Anschlussmobilität in Echtzeit mit Veomo

Viele Wege führen nach Rom zu Deinem Ziel? Mit Veomo Mobility Info hast Du alle Möglichkeiten plattformübergreifend auf einen Blick.

Probier’s in Münster aus

Aktuell kannst du die Mobility Info des Münchner Startups Veomo getreu dem Motto #EinfacheOrientierung im Sommertest des Zukunftsbahnhofs Münster ausprobieren. Hier informiert Veomo Dich über große Monitore – verteilt im Bahnhof und in der Stadt – über Deine Anschlussmöglichkeiten im öffentlichen Nahverkehr und Sharing-Optionen.

- Aufgelistete Daten
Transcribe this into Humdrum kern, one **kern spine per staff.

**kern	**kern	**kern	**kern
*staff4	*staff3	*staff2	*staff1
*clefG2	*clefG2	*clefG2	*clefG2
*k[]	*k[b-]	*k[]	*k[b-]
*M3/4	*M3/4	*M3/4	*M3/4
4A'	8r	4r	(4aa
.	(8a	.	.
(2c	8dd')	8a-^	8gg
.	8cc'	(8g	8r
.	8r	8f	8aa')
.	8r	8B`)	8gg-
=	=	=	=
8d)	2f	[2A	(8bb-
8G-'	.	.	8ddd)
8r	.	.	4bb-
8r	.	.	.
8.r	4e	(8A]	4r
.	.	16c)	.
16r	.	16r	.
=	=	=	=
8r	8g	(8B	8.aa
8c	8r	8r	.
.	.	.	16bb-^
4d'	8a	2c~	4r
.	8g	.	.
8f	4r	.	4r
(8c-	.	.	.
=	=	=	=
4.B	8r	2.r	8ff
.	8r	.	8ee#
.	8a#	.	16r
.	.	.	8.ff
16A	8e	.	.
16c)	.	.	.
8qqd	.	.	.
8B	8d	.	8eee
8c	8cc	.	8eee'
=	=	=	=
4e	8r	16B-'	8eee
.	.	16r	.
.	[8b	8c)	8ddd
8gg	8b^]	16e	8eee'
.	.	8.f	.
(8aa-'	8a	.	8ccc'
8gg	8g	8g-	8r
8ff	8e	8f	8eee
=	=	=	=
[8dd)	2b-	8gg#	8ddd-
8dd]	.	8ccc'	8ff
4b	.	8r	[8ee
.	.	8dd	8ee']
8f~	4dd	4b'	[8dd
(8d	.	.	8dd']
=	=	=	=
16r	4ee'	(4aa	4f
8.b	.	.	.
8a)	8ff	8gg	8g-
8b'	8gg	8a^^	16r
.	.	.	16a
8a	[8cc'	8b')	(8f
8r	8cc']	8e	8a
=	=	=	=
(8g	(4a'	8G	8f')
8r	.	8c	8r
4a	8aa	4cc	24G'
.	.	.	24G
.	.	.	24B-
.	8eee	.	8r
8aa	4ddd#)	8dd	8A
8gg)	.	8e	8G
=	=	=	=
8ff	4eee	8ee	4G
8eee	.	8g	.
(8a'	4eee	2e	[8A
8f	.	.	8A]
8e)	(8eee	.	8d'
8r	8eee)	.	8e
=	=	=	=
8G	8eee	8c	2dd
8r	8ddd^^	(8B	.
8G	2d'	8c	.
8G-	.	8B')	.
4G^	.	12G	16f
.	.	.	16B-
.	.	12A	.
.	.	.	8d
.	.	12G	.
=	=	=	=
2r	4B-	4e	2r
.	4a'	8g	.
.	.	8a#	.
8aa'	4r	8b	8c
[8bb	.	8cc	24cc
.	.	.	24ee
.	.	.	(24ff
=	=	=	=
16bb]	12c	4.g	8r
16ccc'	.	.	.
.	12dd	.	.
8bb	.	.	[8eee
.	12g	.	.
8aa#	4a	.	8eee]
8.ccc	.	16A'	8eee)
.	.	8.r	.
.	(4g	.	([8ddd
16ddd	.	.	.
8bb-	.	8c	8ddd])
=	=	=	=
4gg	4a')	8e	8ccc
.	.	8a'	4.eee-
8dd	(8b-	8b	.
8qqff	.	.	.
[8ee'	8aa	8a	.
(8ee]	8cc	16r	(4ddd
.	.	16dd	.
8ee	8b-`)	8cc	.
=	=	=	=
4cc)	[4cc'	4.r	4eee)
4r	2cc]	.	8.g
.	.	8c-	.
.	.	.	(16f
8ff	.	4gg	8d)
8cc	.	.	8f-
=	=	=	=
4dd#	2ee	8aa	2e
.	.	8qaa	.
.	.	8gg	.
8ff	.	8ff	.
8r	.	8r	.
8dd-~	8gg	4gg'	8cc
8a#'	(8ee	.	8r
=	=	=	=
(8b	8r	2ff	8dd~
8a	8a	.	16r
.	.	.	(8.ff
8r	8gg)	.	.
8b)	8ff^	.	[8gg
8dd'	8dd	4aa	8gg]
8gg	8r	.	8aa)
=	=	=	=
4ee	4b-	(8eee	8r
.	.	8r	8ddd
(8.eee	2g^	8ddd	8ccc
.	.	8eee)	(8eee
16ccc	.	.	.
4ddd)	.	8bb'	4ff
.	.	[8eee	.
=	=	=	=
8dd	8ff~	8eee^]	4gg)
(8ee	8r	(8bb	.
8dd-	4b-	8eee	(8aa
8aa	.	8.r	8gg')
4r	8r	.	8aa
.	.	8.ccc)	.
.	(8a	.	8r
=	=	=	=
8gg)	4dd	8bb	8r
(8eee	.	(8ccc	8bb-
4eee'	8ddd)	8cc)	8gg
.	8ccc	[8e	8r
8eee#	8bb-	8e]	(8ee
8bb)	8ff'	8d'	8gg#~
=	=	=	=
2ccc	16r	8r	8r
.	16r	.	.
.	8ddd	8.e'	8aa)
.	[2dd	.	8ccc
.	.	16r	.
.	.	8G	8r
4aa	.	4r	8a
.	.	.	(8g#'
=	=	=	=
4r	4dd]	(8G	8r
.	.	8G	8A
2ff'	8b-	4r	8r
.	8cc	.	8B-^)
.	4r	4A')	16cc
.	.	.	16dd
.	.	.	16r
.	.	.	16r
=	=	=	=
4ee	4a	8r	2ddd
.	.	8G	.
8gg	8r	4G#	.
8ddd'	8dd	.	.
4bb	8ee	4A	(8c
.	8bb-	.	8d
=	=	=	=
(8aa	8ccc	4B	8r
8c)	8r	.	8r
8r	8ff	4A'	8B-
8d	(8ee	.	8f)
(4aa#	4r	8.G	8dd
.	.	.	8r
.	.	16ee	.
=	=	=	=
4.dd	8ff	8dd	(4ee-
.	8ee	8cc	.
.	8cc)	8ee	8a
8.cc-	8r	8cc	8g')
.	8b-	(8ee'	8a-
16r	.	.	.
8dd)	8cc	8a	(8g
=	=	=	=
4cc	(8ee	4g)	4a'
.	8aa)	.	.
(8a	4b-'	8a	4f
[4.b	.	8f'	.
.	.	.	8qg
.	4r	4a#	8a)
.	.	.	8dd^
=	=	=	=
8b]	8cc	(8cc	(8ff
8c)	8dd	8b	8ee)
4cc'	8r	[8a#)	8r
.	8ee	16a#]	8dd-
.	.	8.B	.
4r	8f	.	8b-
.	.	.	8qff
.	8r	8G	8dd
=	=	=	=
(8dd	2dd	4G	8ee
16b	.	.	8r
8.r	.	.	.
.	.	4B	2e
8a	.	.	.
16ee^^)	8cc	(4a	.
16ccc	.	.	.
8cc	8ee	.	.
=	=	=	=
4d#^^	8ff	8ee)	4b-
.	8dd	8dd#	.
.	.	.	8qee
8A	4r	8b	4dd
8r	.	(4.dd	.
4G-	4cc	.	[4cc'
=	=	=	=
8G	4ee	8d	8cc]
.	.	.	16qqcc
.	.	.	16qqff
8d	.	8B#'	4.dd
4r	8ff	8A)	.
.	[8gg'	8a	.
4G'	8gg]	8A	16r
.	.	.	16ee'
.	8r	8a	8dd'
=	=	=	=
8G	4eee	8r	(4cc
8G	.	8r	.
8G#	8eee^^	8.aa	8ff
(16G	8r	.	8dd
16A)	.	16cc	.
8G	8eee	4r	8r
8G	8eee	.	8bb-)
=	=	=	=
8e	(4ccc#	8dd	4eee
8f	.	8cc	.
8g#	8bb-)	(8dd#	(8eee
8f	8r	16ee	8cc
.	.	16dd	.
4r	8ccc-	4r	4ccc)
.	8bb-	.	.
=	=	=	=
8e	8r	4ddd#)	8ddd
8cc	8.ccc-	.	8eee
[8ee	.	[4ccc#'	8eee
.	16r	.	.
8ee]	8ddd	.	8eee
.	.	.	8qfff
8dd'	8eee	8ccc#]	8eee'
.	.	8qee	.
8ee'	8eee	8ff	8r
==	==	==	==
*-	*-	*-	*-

- Übungsaufgaben
1 > Beantworte die Fragen zum Text über Veomo.
(a) Wie zeigt dir Veomo Mobility Info alle Möglichkeiten?
(b) Aus welcher Stadt kommt das Startup Veomo?
(c) Worüber informieren die großen Monitore in Münster?
2 > Schreib aus dem Text über Veomo die Stelle zwischen „Anschlussmobilität in Echtzeit“ und „auf einen Blick.“ ab, beide eingeschlossen.

- Lösungen je Aufgabe
1 >
(a) Plattformübergreifend auf einen Blick.
(b) Aus München.
(c) Über Anschlussmöglichkeiten im öffentlichen Nahverkehr und über Sharing-Optionen.

2 >
Anschlussmobilität in Echtzeit mit Veomo

Viele Wege führen nach Rom zu Deinem Ziel? Mit Veomo Mobility Info hast Du alle Möglichkeiten plattformübergreifend auf einen Blick.